This post reflects my learnings after attending a sponsored event, hosted by Farm and Food Care Ontario, GreenBelt, More than a Migrant Worker, Ontario Apple Growers, Ontario Berries and the Ontario Produce Marketing Association. All opinions are my own.
When I was a kid, I remember singing the tune ‘Good things grow in Ontario!’ And that lyric still holds true today.
I was recently invited to a farm tour in beautiful Norfolk County, sponsored by Farm Food Care Ontario where we had the chance to learn more about food and agriculture!
First stop: Strawberry Tyme Farms
Meet Dalton Cooper, a 4th generation berry farmer and his dad John. Originally an apple farm since 1939, the family now grows berries using innovative varieties and growing techniques. Traditionally, strawberries harvest in June but a new ‘day-neutral’ strawberry fruits for 5-6 months, extending the typical strawberry season from June / July well into October.
John gave us a little strawberry physiology lesson to understand how this works. ‘June strawberries’ are named as such because they fruit in June. These berries are planted in the Fall when the days are short, and bear fruit in June when the days are long. On the other hand, ‘day-neutral’ strawberries are an annual variety planted in the spring with berries ready to pick about 12 weeks later. The berries continue fruiting regardless of the length of the day, which is why they’re called ‘day-neutral’!

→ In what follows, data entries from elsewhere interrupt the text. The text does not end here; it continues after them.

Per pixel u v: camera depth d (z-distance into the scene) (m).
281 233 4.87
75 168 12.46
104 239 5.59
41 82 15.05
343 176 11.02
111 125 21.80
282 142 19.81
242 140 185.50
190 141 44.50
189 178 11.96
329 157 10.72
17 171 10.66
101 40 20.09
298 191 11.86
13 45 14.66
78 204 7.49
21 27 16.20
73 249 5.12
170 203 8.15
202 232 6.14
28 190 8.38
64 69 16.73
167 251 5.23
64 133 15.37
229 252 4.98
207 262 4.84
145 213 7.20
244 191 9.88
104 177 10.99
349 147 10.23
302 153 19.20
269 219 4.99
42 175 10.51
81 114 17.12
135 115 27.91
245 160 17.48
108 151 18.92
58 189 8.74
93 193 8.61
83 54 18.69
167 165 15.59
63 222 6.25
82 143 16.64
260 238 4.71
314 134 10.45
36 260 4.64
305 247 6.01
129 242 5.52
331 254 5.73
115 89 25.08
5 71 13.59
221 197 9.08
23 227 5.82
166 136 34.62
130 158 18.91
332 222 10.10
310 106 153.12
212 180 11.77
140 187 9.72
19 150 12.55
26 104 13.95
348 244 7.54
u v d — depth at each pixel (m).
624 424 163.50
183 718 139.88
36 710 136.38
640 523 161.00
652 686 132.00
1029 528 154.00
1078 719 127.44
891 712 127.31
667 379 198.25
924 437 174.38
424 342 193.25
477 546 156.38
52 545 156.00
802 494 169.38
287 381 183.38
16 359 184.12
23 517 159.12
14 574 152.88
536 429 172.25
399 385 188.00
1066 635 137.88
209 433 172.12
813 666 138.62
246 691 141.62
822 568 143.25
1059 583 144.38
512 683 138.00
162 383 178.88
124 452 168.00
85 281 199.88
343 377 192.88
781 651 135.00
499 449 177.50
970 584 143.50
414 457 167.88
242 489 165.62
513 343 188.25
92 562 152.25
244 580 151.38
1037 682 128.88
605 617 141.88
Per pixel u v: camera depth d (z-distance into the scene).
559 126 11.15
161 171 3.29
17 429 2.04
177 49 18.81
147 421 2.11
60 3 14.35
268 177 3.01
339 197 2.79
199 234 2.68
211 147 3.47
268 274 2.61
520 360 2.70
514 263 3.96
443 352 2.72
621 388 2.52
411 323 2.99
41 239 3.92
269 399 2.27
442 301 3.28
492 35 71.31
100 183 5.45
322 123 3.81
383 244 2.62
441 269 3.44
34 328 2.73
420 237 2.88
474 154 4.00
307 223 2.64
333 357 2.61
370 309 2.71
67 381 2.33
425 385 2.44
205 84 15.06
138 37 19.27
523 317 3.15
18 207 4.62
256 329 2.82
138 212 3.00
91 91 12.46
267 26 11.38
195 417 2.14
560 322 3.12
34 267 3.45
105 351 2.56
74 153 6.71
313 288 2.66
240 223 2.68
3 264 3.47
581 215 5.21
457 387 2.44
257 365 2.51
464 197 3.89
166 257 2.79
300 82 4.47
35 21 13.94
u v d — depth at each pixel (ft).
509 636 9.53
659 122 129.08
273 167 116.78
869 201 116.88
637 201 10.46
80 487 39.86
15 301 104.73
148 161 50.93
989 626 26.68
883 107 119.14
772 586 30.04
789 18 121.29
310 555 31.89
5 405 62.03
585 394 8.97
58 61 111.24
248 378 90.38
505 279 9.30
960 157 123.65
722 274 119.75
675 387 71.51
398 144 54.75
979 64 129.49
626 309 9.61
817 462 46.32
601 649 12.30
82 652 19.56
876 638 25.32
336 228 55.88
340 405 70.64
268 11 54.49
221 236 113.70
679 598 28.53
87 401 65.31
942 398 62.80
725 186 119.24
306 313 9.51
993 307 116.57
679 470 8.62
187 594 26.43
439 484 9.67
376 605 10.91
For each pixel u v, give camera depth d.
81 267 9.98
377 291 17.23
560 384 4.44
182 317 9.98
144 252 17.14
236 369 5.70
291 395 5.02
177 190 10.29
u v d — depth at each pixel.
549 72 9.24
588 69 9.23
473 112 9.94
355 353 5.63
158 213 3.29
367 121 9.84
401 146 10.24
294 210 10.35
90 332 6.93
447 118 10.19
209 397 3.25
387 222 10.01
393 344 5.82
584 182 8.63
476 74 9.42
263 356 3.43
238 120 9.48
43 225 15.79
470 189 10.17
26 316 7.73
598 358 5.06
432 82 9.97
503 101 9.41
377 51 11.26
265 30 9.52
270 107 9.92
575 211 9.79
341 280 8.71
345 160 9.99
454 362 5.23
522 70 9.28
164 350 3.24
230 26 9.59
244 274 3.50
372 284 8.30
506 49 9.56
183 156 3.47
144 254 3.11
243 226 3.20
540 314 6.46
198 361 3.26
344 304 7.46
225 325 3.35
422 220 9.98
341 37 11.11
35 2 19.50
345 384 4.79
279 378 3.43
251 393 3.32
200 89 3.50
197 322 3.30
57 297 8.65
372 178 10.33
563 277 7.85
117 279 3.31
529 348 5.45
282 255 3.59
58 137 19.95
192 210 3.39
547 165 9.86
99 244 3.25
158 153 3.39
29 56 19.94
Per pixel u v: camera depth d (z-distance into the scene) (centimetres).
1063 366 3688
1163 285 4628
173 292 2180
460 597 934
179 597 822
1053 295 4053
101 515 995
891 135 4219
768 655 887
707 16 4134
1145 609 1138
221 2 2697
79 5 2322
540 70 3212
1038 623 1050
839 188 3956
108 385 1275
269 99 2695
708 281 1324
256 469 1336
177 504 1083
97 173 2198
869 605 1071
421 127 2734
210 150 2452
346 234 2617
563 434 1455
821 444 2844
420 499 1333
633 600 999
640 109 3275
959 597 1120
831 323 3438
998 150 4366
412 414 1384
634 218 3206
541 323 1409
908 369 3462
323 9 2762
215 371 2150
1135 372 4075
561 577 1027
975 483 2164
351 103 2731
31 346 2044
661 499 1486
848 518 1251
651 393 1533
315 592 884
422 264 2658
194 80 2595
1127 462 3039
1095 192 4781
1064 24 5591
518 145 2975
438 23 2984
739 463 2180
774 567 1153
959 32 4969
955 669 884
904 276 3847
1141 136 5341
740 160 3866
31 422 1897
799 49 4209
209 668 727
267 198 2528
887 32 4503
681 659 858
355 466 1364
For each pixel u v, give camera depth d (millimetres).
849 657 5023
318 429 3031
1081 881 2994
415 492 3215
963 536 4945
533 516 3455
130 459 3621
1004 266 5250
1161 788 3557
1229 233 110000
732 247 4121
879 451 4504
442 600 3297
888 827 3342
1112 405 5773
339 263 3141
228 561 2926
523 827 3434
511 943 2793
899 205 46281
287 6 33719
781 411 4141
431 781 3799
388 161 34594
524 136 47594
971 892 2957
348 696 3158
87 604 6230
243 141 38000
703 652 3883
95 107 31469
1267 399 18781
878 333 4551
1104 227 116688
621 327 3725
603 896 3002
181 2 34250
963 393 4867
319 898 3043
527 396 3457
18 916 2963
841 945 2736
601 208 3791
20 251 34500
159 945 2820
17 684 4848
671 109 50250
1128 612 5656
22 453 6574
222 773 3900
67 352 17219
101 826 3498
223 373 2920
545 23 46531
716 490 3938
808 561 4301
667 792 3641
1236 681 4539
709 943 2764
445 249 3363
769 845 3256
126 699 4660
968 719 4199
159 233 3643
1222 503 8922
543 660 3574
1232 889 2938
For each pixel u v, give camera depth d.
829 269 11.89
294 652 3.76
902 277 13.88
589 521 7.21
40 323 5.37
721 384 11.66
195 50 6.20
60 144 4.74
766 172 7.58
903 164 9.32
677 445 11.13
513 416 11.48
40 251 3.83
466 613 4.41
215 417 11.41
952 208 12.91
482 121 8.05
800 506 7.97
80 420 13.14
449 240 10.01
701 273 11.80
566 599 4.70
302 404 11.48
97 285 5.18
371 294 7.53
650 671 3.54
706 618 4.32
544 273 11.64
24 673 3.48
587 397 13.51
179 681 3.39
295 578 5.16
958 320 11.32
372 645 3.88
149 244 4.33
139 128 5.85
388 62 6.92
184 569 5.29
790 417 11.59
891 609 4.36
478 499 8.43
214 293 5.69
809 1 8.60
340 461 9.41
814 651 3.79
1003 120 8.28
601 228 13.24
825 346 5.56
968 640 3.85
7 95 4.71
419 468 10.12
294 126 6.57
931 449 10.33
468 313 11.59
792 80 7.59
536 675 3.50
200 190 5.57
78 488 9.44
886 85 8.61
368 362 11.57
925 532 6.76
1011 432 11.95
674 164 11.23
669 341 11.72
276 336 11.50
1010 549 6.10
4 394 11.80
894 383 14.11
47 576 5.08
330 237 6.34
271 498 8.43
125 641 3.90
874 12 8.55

The strawberries are grown on table tops in high tunnels which protect the berries from damaging heavy rains and maintains a moderate temperature. Not to mention, it’s much easier to pick these berries! The Cooper family also grows long cane raspberries, a growing technique where the berries are grown in pots and produce fruit in their second year.
Fun facts: There are 675 farms across Ontario which grow strawberries. Ontario growers produce between 6,000-7,000 tonnes of strawberries each year!
Next stop: Suncrest Orchards
Farmers Amanda and Hayden Dooney have owned the Suncrest Orchards since 2019 and work with a wonderful Jamaican family of eight employees including Raymond and George. They’re seasonal agricultural workers who come up to the farm as early as March and stay until the end of October or longer. The farm grows and harvests seven different varieties of apples: Paula Red, Ginger Gold, Sunrise, Golden Delicious, Honey Crisp, Royal Gala and Ambrosia.
At lunch, we had the wonderful opportunity to chat with some of the workers. Amanda says, “We have huge respect and appreciation for the sacrifice they make to come up and help with our orchard.” Livian, (pictured front left below), for example, has worked seasonally on farms for 25 years and is proud to have supported his four kids through university. Indeed, let’s all give our thanks to the amazing farmers and seasonal agricultural workers who work so hard to grow delicious and nutritious food!